Les OPA hostiles échouent une fois sur trois, selon une étude

Photo: Jacques Nadeau Le Devoir

Une entreprise canadienne sur trois réussit à maintenir son indépendance après une tentative de prise de contrôle, suggère une étude de toutes les offres publiques d’achat (OPA) non sollicitées des dix dernières années.

Voilà l’un des constats que dresse la firme Fasken Martineau dans une nouvelle étude qui survient au moment où les autorités canadiennes s’apprêtent à mieux outiller les conseils d’administration face aux tentatives de prise de contrôle.

Fasken a recensé 143 offres d’achat non sollicitées sur la période 2005-2014, un nombre relativement faible lorsqu’on le compare aux 3700 entreprises à capital ouvert qui sont inscrites en Bourse au Canada.

« L’OPA hostile d’un premier joueur a réussi dans 55 % des cas. En tenant compte des OPA contrecarrées par l’arrivée d’un chevalier blanc, c’est plus de 70 % des émetteurs canadiens cotés en Bourse qui ont été acquis après avoir été mis en jeu par une OPA hostile », a écrit la firme d’avocats.

Puisque 28 % des OPA se soldent par le maintien de l’indépendance de la société visée, Fasken conclut que « la vente de la société n’est d’aucune façon inéluctable ». Elle ajoute que, dans 60 % des cas, le cours de l’action de ces sociétés, au bout d’un an, s’est avéré inférieur à ce qu’offrait l’acheteur.

Il peut aussi arriver que l’entreprise visée par une offre hostile finisse par s’unir avec un concurrent plutôt qu’avec le prédateur initial.
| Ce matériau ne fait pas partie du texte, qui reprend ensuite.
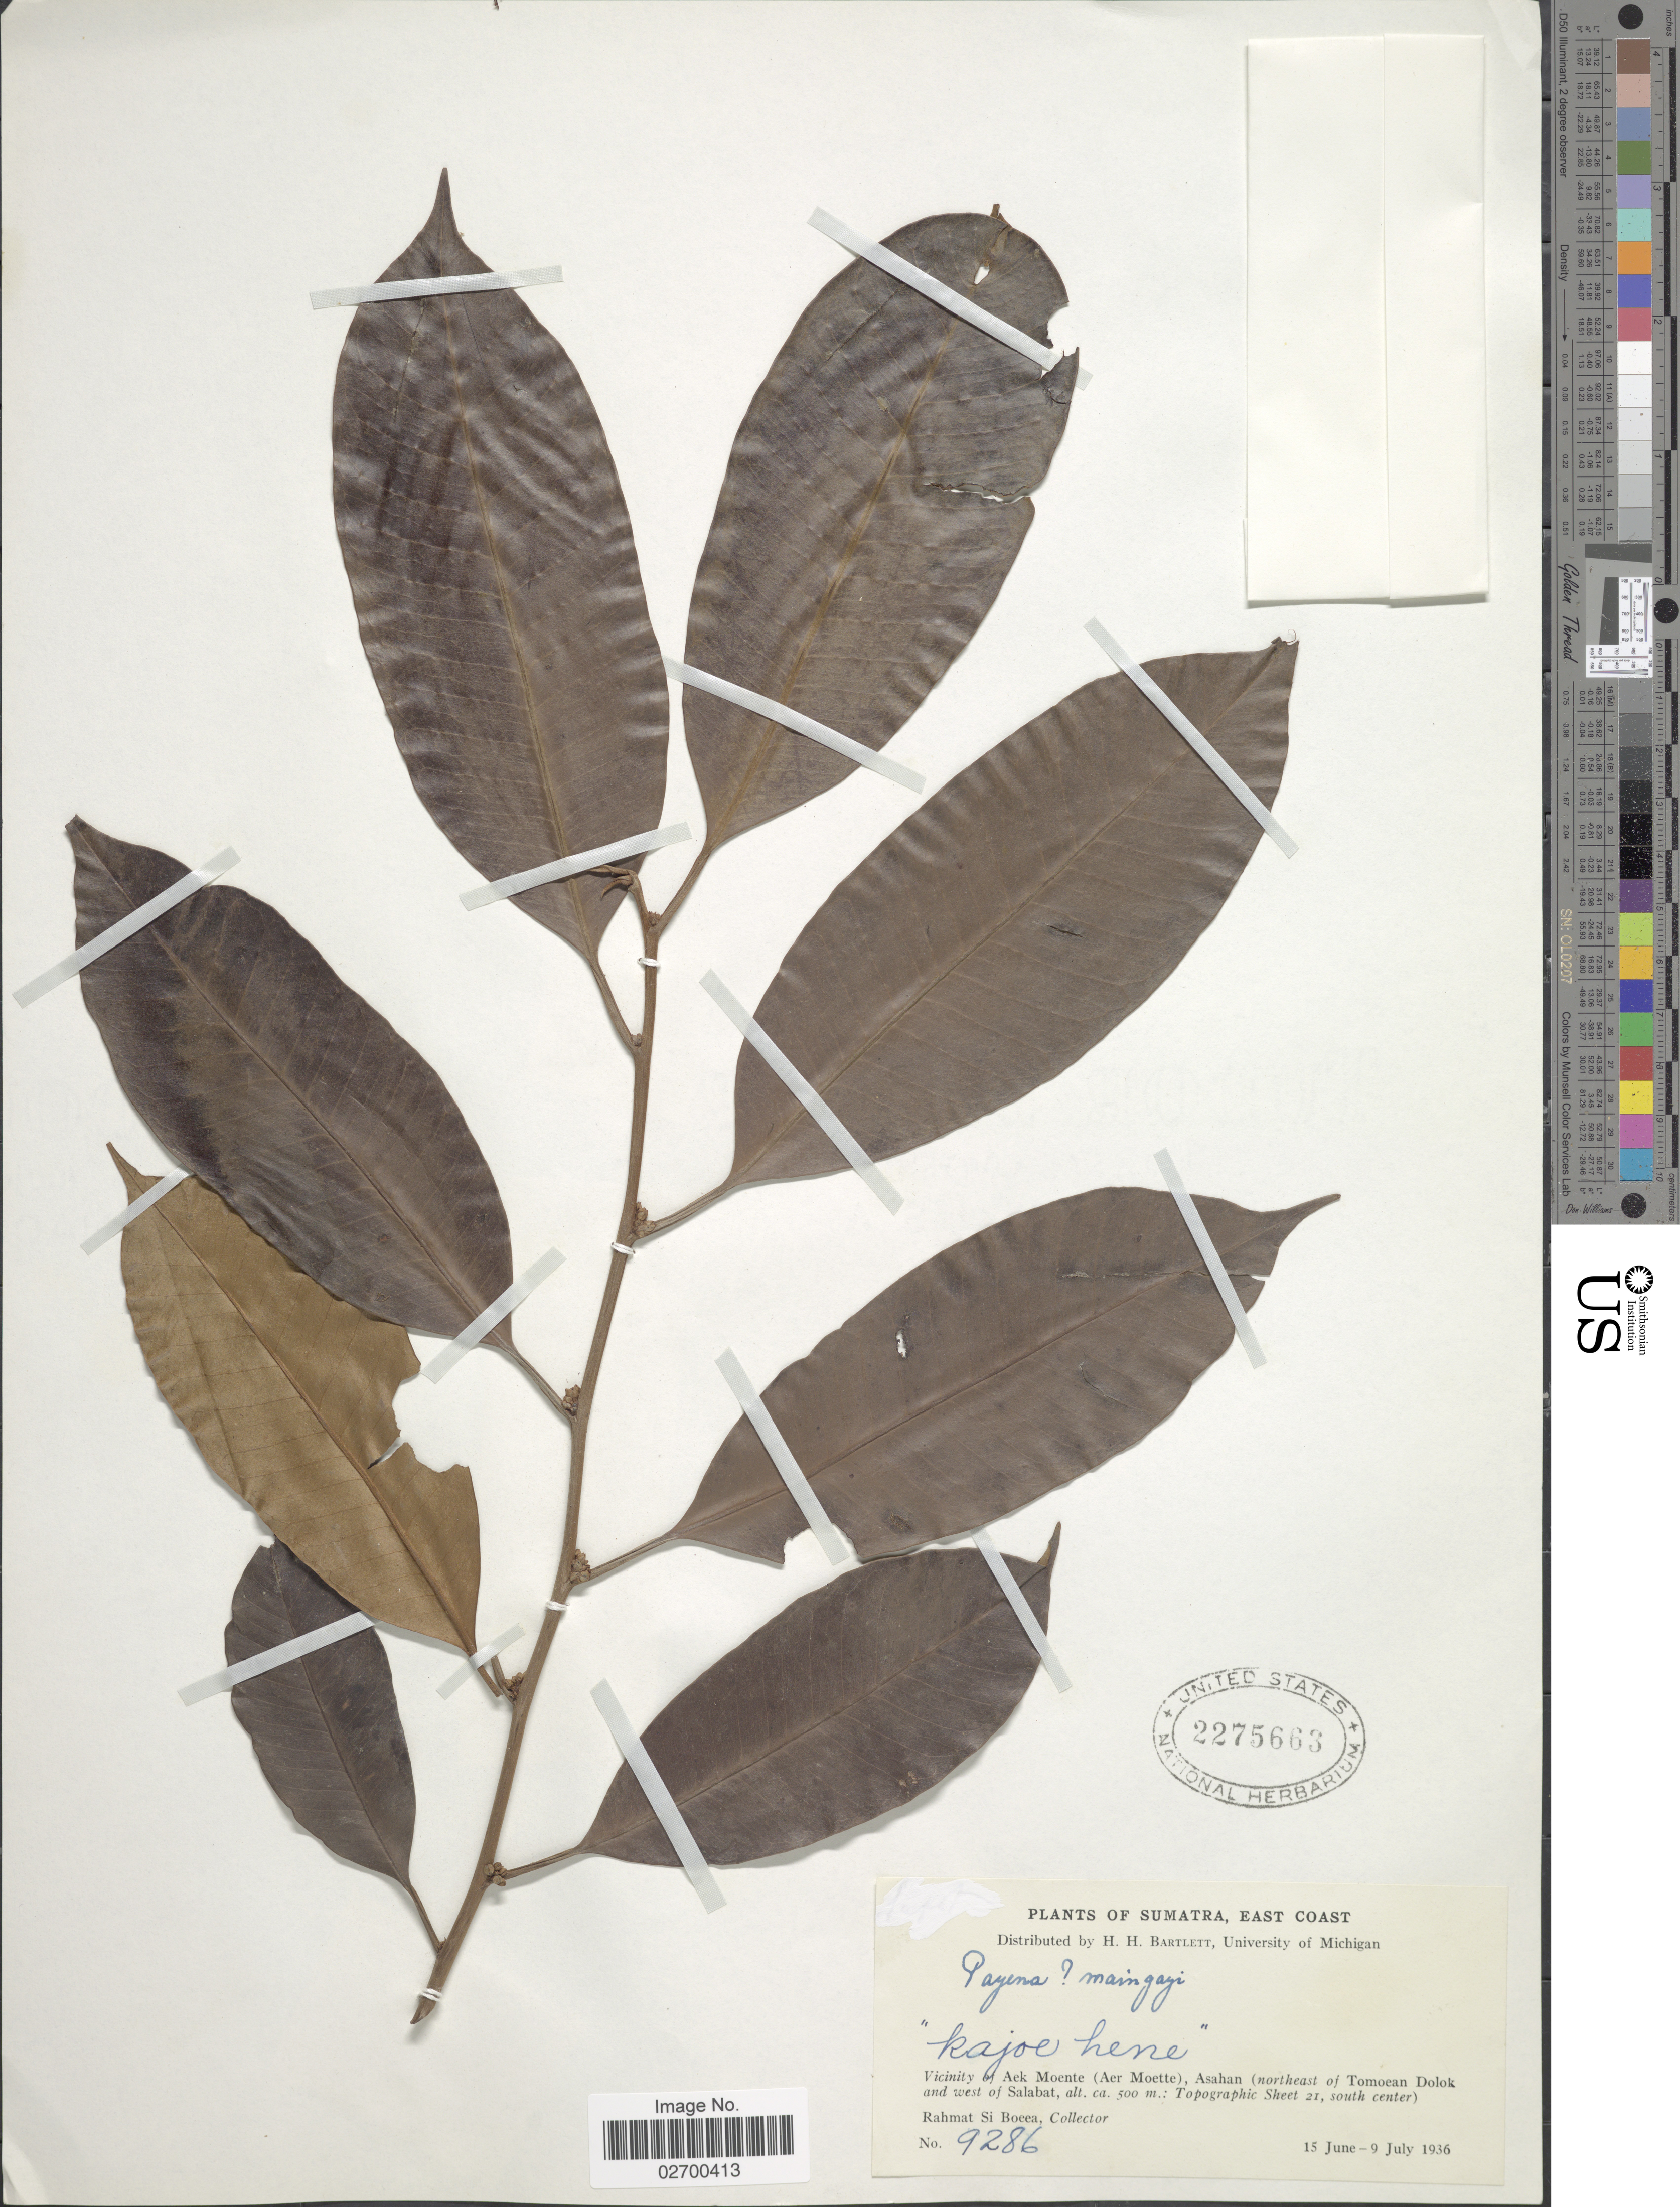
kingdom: Plantae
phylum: Tracheophyta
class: Magnoliopsida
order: Ericales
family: Sapotaceae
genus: Payena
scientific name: Payena maingayi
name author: C.B. Clarke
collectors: Rahmat Si Boeea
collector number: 9286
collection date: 1936-06-15/1936-07-09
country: Indonesia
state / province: Sumatra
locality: East Coast. Vicinity of Aek Moente (Aer Moette), Asahan (northeast of Tomoean Dolok and west of Salabat: Topographic Sheet 21, south center)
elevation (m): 500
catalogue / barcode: US 2275663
Ce résultat est survenu dans 17 % des cas.

De nouvelles règles

Le débat public entourant le pouvoir des conseils d’administration, lié notamment au maintien des sièges sociaux et à la protection d’entreprises face aux acheteurs venus de l’étranger, franchira une nouvelle étape au cours des prochains mois avec la publication d’une nouvelle série de règles.

Le droit des valeurs mobilières canadien ne donne pas aux conseils d’administration les mêmes pouvoirs que ceux dont jouissent les entreprises américaines, où les administrateurs peuvent tout simplement refuser une offre si tel est leur souhait.

Les Autorités canadiennes en valeurs mobilières vont notamment proposer de faire passer de 35 à 120 jours la période pendant laquelle une offre non sollicitée doit demeurer ouverte, ce qui donnerait plus de temps au conseil d’administration pour trouver des solutions de remplacement.

Dans son analyse, Fasken Martineau fait ressortir le fait que, sur les 143 offres non sollicitées, 90 % des initiateurs avaient des motifs « stratégiques » alors que les autres étaient « financiers ». Les deux tiers des prédateurs étaient canadiens, 22 % étaient des sociétés américaines et 11 % venaient d’ailleurs dans le monde.

Dans l’ensemble des événements, 44 % ont visé des sociétés du secteur minier, 18 % ont ciblé le secteur de l’énergie et 15 % ont cerné des secteurs dits « industriels ».